Was im Fresko von Mönch Ciobanu dargestellt, zeigt sich besonders in den Hymnen „De Fide“ des hl. Ephräm des Syrers, einem Text, der in der byzantinischen Vesper zu Pfingsten vorgelesen wird:
• Da der Herr herabstieg auf die Erde zu den Sterblichen, schuf er sie zu einer neuen Schöpfung wie Engel – denn Feuer und Geist mischte er in sie – auf dass sie auf unsichtbare Weise aus Feuer und Geist würden.
• Und nun siehe die Gleichnisse: die Sonne – der Vater; das Licht – der Sohn; die Wärme – der Heilige Geist! Gesondert ist der Strahl von der Sonne und doch sind sie vereint, denn der Lichtstrahl ist auch Sonne. Und während die Sonne bei den Himmlischen ist – ist der Lichtstrahl und die Wärme bei den Irdischen – ein offenkundiges Symbol.

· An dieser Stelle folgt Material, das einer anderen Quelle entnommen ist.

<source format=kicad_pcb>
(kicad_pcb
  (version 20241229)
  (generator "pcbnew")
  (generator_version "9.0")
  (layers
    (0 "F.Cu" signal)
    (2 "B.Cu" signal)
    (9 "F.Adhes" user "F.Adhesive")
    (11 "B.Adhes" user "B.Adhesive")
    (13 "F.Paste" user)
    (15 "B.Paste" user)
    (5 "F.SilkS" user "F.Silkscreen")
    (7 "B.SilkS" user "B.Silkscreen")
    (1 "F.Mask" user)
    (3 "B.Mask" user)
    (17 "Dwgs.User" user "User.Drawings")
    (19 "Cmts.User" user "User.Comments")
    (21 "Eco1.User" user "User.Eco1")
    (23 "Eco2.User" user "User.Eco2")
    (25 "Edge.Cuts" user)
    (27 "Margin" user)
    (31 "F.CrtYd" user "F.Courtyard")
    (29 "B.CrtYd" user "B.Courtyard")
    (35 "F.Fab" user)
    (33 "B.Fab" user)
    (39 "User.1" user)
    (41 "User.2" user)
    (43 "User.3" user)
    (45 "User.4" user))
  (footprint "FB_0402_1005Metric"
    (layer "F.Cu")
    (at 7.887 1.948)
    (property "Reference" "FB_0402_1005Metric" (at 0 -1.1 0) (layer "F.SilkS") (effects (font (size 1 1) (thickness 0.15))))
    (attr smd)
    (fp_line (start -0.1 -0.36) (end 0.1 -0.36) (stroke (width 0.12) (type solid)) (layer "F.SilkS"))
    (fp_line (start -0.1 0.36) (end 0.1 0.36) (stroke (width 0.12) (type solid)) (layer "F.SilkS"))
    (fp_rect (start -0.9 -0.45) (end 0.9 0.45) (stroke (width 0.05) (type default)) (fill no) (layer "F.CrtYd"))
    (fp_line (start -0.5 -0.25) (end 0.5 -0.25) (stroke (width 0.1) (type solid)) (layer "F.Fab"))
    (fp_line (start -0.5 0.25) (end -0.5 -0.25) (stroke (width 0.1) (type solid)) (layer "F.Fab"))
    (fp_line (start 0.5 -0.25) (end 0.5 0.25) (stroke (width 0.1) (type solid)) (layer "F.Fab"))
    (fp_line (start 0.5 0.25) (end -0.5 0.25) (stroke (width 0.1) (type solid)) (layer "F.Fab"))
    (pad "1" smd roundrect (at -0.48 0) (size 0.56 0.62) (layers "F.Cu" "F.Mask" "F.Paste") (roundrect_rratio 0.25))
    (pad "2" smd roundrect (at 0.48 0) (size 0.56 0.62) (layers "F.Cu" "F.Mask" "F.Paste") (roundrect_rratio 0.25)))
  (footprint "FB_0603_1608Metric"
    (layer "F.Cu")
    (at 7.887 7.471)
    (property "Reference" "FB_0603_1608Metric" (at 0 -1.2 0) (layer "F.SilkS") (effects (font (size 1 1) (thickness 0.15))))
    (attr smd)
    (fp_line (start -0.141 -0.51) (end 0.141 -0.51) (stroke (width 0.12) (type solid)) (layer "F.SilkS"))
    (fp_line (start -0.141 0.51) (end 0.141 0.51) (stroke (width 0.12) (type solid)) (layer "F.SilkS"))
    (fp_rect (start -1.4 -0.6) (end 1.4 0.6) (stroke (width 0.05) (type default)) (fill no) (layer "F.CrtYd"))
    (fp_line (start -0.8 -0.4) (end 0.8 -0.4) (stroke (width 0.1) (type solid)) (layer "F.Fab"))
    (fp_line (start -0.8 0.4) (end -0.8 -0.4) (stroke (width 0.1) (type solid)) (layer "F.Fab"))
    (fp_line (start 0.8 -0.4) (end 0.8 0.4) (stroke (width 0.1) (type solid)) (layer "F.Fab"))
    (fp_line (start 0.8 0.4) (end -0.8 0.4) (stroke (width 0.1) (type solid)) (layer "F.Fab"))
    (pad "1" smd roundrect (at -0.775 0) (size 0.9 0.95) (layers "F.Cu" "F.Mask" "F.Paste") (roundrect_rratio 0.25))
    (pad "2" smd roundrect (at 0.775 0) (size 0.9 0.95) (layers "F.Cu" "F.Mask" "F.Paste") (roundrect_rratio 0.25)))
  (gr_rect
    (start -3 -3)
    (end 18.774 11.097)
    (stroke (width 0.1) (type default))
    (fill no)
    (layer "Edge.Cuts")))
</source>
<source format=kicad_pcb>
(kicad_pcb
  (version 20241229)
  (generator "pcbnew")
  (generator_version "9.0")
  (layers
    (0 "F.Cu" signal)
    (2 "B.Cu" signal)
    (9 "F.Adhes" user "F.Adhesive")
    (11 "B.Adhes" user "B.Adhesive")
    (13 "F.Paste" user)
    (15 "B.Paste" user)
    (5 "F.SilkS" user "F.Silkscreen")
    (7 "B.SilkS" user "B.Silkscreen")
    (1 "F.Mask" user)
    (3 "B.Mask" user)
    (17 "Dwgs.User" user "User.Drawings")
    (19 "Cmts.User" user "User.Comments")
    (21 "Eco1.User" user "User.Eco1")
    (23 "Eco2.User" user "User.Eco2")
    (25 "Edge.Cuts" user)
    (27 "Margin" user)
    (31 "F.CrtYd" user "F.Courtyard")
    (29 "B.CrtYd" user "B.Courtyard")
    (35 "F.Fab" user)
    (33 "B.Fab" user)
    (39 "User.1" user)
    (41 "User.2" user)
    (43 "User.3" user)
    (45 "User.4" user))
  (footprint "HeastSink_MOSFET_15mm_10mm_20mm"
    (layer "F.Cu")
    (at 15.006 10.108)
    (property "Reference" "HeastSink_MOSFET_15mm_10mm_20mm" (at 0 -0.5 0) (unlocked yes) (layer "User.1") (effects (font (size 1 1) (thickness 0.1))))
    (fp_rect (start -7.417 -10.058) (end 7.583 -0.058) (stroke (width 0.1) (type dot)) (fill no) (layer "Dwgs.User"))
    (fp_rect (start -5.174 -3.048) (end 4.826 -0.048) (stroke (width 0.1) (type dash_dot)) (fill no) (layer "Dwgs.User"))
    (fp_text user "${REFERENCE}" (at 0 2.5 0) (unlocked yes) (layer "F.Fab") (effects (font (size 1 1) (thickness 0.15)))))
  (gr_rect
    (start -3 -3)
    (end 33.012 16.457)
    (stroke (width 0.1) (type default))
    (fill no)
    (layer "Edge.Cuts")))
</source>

• Es neigt sich zur Erde der Strahl der Sonne, lässt sich nieder im Auge – bekleidet sich mit ihm. Doch wie das Licht in das Auge eindringen kann, hat kein Mensch erfasst – es ist ein Gleichnis unseres Erlösers, der im Schoß Mariens sich niederließ.
• Wer gäbe mir Kraft zu schauen und zu blicken in dich, o Gestirn, in dem die Symbole deines Schöpfers dichtgedrängt sind.
• Wer erforscht deine Wärme, die, obwohl sich verteilend, nicht abgetrennt wird von der Sonne – wie der Heilige Geist nicht abgetrennt ist vom Vater.
• Die Wärme lässt sich nieder in ganzer Macht auf alles – bei allem ist sie ganz – und bei jedem Einzelnen ist sie ganz.
• Die Wärme ist auch nicht abgetrennt vom Strahl, mit dem sie verbunden ist, so wie mit der Sonne, mit der sie vereint ist. Indem sie sich ausbreitet über die Geschöpfe, nimmt jedes Einzelne die Kraft ihrer Hitze an, soviel es fassen kann.
• Die Wärme des Geistes umhüllte auch die Apostel und die sandte sie aus – in vier Richtungen – zu Taten.
• Durch die Wärme reift alles – wie durch den Geist alles geheiligt wird – ein offenkundiger Typus.
• Durch die Wärme wird besiegt die Kälte im Körper – wie die Unreinheit durch den Heiligen Geist.
• Durch die Wärme lösen sich die Finger, die von der Kälte gefesselten – wie die Seelen, die der Böse fesselte.
• Durch den Heiligen Geist werden zerrissen die Zügel des Bösen, mit denen er zurückhält alle Gnade.
• Die Wärme weckt den Schoss der ruhenden Erde im Frühling – wie der Heilige Geist die heilige Kirche.
• Die Wärme löst den verschlossenen Mund, das Schweigen der Lippen und es redet der Mund und die Zunge – wie die Zungen von Feuer, die sich niederließen auf die Apostel.
• Der Heilige Geist hat mit seiner Wärme durch die Zungen das Schweigen vertrieben aus den Jüngern.
• Der Heilige Geist hat durch die Zungen aus Feuer gelöst die Macht der Kälte und hat die Furcht vertrieben aus den Jüngern. Und es floh das Schweigen von den Zungen durch die Zungen. Es unterlag Satan wie der Winter dem Frühling.
• Das tat die Wärme, das tat auch der Heilige Geist. Wer könnte ihn fassen. Denn siehe: Feuer und Geist im Schoss Deiner Gebärerin – Feuer und Geist im Fluss, in dem Du getauft wurdest – Feuer und Geist auch in unserer Taufe – Feuer und Geist im Brot und im Kelch.
• Auf die Fürbitten unserer Heiligen Väter, Herr, Jesus Christus, erbarme dich unser. Amen.
[1] Dazu vgl. Benedikt XVI., Beten: Die Kunst, mit Gott zu sprechen, Augsburg 2013, 163-167.
[2] Heiliger Johannes von Sinai, Die Himmelsleiter, Athen 2000, 335.
[3] Vgl. Ebd., 335f.
[4] W. Nyssen, Die Flamme des Heils, Köln 1983, 74-77.
[5] Heiliger Johannes von Sinai, Die Himmelsleiter, Athen 2000, 327.